Aim of the exercise: Whenever the word "serveur" turns up in a line below, that line should be copied.

Itemized modification records:
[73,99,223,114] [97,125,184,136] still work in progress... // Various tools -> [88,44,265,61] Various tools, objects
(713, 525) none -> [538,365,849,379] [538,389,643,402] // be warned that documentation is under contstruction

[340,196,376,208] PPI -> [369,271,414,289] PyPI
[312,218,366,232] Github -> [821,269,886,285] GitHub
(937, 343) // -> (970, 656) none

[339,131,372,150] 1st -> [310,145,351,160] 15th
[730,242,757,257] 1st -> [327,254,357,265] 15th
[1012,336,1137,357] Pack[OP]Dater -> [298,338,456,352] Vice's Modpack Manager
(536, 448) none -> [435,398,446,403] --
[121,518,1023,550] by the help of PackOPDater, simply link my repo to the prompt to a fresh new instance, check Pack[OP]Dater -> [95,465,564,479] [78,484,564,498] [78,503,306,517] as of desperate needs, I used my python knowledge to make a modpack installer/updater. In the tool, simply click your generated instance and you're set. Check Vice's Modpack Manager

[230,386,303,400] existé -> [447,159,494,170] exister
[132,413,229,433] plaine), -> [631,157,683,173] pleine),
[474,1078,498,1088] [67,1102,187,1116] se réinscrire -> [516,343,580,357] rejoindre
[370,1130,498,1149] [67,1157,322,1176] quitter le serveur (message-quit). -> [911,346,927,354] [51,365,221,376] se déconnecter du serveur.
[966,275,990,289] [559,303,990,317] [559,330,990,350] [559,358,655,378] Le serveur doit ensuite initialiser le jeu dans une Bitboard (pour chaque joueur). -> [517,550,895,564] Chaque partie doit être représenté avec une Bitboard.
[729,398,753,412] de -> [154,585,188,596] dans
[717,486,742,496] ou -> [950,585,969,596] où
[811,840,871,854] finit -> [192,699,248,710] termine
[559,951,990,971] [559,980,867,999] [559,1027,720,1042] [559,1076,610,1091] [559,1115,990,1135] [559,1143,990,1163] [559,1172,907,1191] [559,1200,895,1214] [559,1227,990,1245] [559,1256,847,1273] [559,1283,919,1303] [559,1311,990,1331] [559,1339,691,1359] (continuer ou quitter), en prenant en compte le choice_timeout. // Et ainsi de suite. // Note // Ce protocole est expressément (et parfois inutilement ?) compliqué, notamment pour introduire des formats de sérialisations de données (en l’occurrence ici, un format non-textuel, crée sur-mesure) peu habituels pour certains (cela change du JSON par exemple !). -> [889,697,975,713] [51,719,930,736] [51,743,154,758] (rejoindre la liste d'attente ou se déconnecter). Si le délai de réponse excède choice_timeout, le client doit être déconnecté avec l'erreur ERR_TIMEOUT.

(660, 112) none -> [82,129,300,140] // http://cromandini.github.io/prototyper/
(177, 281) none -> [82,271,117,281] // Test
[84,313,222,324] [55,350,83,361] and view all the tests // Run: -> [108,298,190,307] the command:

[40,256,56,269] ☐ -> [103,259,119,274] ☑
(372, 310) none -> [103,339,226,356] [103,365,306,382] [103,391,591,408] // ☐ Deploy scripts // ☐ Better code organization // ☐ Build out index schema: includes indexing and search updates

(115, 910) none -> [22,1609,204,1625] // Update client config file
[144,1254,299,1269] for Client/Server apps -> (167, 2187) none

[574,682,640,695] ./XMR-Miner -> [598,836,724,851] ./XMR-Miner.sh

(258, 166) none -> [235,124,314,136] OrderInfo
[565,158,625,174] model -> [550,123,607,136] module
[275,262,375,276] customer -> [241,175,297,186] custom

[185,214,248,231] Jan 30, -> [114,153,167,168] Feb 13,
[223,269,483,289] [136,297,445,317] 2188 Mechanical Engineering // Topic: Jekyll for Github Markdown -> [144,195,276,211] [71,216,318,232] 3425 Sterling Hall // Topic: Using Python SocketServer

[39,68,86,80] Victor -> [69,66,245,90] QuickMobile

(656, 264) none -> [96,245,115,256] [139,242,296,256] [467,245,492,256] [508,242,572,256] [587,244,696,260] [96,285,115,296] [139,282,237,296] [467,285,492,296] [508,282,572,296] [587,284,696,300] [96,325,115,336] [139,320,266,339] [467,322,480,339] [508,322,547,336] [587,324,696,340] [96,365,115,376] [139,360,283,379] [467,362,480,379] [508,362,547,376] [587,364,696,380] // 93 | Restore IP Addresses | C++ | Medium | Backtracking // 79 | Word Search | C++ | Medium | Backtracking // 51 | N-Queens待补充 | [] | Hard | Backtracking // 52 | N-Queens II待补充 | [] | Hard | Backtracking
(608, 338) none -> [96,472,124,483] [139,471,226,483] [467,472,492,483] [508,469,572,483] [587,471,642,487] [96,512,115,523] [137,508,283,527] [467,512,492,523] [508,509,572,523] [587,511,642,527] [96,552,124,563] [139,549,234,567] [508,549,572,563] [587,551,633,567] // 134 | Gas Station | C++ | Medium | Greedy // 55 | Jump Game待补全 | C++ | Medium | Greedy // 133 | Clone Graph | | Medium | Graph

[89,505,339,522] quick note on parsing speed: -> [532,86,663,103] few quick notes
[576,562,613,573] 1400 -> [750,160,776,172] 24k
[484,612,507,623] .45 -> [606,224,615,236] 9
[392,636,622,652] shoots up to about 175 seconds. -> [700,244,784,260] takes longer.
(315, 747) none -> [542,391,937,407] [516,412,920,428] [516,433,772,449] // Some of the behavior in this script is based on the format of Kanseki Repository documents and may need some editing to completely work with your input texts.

Answer space:
[370,1130,498,1149] [67,1157,322,1176] quitter le serveur (message-quit). -> [911,346,927,354] [51,365,221,376] se déconnecter du serveur.
[966,275,990,289] [559,303,990,317] [559,330,990,350] [559,358,655,378] Le serveur doit ensuite initialiser le jeu dans une Bitboard (pour chaque joueur). -> [517,550,895,564] Chaque partie doit être représenté avec une Bitboard.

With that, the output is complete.